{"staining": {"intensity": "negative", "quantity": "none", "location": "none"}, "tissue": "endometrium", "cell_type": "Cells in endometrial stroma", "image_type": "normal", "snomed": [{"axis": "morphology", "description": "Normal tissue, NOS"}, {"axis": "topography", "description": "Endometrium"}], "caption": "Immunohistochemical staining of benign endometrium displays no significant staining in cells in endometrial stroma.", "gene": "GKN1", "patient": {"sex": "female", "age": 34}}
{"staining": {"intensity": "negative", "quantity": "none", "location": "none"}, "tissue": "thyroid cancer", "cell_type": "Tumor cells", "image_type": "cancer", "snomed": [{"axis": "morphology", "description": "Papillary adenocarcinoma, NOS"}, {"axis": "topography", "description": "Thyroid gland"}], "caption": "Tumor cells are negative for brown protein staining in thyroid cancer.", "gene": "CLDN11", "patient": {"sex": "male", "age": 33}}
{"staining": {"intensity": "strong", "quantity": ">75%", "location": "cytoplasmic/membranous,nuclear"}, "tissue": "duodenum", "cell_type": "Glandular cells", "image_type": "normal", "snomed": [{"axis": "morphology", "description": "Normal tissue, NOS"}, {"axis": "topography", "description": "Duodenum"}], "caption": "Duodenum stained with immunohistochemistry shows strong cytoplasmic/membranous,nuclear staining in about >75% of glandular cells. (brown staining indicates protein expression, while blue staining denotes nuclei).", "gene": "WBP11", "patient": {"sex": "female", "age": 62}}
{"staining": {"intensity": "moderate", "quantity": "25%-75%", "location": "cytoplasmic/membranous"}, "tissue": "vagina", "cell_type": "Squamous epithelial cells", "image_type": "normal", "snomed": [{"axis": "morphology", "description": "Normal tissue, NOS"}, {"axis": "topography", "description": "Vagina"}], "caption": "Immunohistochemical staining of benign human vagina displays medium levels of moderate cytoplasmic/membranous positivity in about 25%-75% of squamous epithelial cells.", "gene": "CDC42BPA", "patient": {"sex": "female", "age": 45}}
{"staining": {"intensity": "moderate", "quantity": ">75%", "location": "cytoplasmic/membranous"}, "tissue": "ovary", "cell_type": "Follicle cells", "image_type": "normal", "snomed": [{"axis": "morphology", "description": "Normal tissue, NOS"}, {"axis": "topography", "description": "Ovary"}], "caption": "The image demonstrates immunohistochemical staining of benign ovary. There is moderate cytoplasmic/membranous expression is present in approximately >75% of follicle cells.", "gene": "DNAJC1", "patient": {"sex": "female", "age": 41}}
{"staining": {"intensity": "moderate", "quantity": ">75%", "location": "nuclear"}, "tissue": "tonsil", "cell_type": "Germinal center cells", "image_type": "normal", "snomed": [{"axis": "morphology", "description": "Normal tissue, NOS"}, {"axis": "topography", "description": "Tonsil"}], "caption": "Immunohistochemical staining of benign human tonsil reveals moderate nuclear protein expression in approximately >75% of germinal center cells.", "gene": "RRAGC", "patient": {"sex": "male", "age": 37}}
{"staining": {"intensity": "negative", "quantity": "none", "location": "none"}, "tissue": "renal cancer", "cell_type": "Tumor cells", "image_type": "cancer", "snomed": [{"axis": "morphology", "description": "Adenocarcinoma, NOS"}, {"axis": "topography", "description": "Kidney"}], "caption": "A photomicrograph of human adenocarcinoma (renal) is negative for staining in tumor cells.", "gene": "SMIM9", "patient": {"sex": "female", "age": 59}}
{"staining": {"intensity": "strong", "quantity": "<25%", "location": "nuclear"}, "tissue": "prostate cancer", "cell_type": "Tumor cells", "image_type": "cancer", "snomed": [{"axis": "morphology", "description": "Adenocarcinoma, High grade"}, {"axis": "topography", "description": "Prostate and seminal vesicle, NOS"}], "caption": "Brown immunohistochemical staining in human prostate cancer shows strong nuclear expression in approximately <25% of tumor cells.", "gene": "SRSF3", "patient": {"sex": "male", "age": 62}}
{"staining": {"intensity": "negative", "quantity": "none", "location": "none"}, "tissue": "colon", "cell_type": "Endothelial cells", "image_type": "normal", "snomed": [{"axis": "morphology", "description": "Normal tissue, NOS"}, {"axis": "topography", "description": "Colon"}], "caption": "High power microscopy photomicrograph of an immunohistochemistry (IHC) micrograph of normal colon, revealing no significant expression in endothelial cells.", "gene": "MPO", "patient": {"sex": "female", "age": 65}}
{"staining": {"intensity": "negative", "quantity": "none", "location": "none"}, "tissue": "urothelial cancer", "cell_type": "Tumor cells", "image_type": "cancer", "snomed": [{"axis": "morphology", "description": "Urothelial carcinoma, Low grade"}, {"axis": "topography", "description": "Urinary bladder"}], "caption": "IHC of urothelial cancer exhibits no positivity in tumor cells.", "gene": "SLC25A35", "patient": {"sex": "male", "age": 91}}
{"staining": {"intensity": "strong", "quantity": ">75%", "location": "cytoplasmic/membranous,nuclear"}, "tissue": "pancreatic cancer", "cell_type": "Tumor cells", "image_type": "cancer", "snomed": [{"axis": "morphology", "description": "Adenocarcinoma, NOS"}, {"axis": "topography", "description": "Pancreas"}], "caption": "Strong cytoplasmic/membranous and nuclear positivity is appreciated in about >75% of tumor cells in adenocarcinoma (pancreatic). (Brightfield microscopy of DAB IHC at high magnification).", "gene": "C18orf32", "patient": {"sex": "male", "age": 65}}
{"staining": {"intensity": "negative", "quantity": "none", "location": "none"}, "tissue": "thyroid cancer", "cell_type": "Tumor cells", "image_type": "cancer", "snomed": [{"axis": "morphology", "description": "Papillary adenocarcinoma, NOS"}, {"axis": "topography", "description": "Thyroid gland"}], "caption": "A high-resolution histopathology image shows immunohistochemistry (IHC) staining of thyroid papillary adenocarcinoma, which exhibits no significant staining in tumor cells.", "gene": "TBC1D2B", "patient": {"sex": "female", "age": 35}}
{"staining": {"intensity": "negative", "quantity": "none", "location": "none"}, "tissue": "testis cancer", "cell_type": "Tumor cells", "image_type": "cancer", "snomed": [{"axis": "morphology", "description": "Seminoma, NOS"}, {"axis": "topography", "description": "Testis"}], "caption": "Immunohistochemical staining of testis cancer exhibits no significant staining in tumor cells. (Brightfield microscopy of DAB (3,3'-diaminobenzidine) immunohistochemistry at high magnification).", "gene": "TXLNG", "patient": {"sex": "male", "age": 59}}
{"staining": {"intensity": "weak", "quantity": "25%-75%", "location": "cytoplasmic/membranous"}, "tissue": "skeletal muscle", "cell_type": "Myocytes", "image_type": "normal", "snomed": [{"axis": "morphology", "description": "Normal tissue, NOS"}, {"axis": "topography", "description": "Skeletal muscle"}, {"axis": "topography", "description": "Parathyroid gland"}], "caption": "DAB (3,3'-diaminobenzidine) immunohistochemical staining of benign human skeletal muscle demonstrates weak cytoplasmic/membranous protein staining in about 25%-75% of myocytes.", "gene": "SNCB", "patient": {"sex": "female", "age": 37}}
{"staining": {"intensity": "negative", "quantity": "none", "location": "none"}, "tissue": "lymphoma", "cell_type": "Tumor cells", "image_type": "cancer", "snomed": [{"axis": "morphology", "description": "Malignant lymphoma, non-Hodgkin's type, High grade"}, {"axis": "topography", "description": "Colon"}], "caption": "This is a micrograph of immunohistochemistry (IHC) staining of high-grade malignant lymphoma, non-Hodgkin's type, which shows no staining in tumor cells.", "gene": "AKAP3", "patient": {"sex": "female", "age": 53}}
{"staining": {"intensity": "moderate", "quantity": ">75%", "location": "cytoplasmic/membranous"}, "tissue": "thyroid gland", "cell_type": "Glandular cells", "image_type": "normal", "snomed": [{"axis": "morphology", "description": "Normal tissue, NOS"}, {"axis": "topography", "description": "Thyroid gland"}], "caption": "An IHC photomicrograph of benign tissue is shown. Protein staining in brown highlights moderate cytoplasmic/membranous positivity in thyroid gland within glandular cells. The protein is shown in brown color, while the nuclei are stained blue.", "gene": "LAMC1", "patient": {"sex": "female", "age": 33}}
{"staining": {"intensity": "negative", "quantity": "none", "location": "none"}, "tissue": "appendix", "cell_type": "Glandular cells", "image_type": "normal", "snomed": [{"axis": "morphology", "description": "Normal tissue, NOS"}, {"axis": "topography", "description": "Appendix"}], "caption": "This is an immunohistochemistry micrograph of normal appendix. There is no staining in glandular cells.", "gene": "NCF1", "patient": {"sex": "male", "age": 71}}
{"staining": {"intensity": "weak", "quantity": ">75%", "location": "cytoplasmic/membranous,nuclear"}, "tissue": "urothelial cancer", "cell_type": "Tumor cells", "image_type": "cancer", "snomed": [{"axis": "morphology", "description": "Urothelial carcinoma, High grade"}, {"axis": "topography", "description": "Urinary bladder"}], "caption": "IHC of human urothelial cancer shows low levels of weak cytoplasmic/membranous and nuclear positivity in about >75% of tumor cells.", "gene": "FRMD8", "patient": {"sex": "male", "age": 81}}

******************************

Exercise objective.
Take the lines above from the one containing "immunohistochemical staining in" down to the one containing "of urothelial cancer", and transcribe them exactly, both ends included.

Reply.
{"staining": {"intensity": "strong", "quantity": "<25%", "location": "nuclear"}, "tissue": "prostate cancer", "cell_type": "Tumor cells", "image_type": "cancer", "snomed": [{"axis": "morphology", "description": "Adenocarcinoma, High grade"}, {"axis": "topography", "description": "Prostate and seminal vesicle, NOS"}], "caption": "Brown immunohistochemical staining in human prostate cancer shows strong nuclear expression in approximately <25% of tumor cells.", "gene": "SRSF3", "patient": {"sex": "male", "age": 62}}
{"staining": {"intensity": "negative", "quantity": "none", "location": "none"}, "tissue": "colon", "cell_type": "Endothelial cells", "image_type": "normal", "snomed": [{"axis": "morphology", "description": "Normal tissue, NOS"}, {"axis": "topography", "description": "Colon"}], "caption": "High power microscopy photomicrograph of an immunohistochemistry (IHC) micrograph of normal colon, revealing no significant expression in endothelial cells.", "gene": "MPO", "patient": {"sex": "female", "age": 65}}
{"staining": {"intensity": "negative", "quantity": "none", "location": "none"}, "tissue": "urothelial cancer", "cell_type": "Tumor cells", "image_type": "cancer", "snomed": [{"axis": "morphology", "description": "Urothelial carcinoma, Low grade"}, {"axis": "topography", "description": "Urinary bladder"}], "caption": "IHC of urothelial cancer exhibits no positivity in tumor cells.", "gene": "SLC25A35", "patient": {"sex": "male", "age": 91}}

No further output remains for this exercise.